The biggest impediment to trade is excessive taxes and government expenditures. Every excess dollar extracted from the earnings of private citizens and spent on the basis of political interest or influence is a loss of value to society.
For decades, the policy of most national governments has been to manage trade for the benefit of those with political power, rather than to enhance and protect free exchange among all individuals. As this policy spreads to international trade, the damages extend beyond national borders, threatening the future prosperity of billions of people around the world.
The North American Free Trade Agreement (NAFTA) is the most recent example of managed trade, as opposed to free trade. This multi-lateral treaty is a litany of special privileges, exemptions, benefits and rewards based solely on political power. Aside from bypassing the Constitutional requirements for adoption, it violates the equal protection clause of the 14th Amendment by granting political favors to named corporations, products and services.
Undoubtedly, many well-connected businesses benefited from the Agreement, but the "giant sucking sound" following this treaty wasn't jobs going abroad, it was the dying breath of the Mexican middle class. Caught in the hype of the agreement, the Mexican government grossly inflated it's currency, causing the value of the peso plummet and the income of average Mexicans to fall drastically. The financial bailout that followed was just another managed trade response that put American citizens in further jeopardy.
A host of other government-managed "agreements" have ceded American sovereignty to international bodies and rewarded the financial mismanagement of dozens of nations around the world. Any General Agreement on Tariffs and Trade (GATT) should implement America virtues of individual liberty and economy. We should stand firm for reduced national and international barriers to trade, not new world courts governed by an elite class of international bureaucrats. The International Monetary Fund (IMF) puts American taxpayers' money at high risk in order to prop up the failed fiscal policies of dozens of foreign governments, including many which constantly violate basic human rights.

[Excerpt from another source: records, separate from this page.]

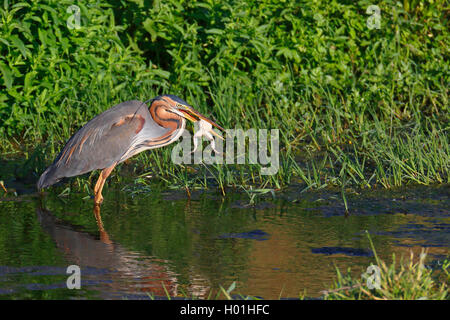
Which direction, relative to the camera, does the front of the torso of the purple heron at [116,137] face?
to the viewer's right
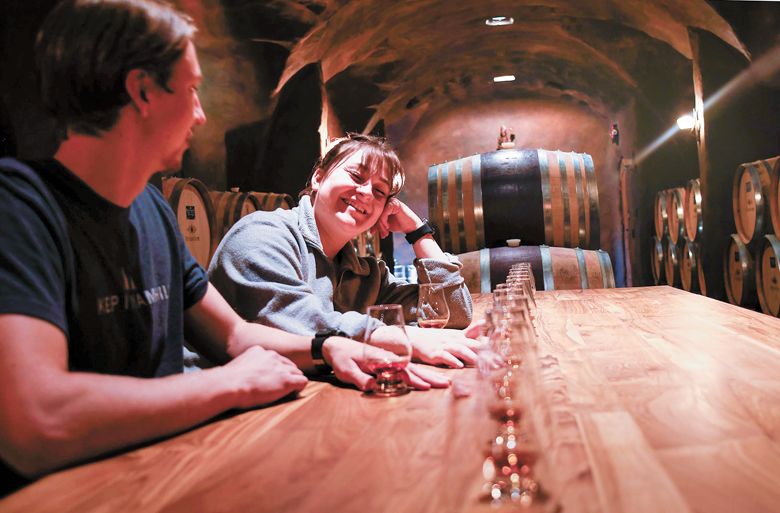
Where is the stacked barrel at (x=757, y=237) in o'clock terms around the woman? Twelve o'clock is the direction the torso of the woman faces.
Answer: The stacked barrel is roughly at 9 o'clock from the woman.

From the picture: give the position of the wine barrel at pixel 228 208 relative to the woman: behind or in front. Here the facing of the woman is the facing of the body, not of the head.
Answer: behind

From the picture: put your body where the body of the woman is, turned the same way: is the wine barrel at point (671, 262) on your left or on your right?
on your left

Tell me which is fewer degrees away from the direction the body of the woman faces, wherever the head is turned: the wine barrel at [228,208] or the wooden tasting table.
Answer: the wooden tasting table

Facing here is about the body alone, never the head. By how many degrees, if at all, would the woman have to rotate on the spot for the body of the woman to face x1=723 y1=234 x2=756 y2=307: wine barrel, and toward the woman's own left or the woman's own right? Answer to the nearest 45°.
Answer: approximately 90° to the woman's own left

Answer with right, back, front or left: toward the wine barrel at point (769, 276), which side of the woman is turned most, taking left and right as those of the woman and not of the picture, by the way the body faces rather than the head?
left

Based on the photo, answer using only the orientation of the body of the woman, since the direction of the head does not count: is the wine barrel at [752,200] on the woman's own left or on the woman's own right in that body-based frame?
on the woman's own left

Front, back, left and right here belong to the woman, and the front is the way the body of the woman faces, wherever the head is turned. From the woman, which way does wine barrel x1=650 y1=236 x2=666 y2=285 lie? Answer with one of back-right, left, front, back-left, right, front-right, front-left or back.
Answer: left

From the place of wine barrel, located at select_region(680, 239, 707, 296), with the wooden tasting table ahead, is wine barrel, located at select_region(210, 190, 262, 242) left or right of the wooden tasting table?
right

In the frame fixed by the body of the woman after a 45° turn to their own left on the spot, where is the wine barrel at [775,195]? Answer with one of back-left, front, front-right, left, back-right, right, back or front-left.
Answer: front-left

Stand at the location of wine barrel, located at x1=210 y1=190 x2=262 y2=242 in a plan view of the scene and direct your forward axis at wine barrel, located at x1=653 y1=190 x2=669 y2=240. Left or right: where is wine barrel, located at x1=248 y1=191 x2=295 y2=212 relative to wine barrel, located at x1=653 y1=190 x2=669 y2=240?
left
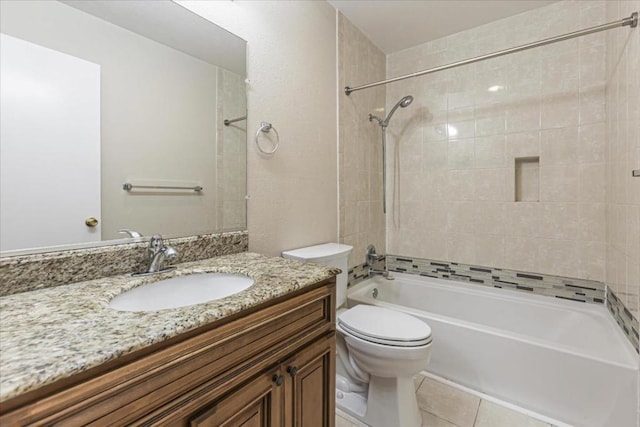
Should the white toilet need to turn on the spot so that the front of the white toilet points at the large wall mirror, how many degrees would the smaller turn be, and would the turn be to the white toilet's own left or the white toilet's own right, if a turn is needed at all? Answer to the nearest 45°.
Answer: approximately 90° to the white toilet's own right

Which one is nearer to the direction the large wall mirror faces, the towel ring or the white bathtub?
the white bathtub

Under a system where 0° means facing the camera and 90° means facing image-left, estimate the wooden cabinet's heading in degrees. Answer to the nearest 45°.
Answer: approximately 315°

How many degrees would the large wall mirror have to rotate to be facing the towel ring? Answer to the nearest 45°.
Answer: approximately 45° to its left

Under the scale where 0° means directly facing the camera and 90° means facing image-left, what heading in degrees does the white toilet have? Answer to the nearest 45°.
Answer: approximately 315°

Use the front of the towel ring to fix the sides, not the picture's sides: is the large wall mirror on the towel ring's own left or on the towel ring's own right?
on the towel ring's own right

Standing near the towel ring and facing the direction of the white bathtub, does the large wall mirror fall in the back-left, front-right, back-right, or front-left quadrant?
back-right

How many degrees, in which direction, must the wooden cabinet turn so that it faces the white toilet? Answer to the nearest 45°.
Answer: approximately 90° to its left

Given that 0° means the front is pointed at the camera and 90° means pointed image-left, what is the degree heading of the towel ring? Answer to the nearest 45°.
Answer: approximately 315°

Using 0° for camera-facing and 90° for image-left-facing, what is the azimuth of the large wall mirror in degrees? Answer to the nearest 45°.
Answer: approximately 315°
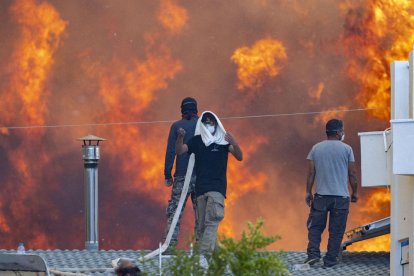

American trade policy should never encourage, reward or subsidize any transaction with foreign businesses, government monopolies, or nationalized industries. The objective of our trade policy ought to be free and open trade across all national and international borders with strong defenses against fraud, coercion and theft. Most critically, our Constitution requires an unwavering defense of intellectual property. The rights of inventors and authors must be protected around the world.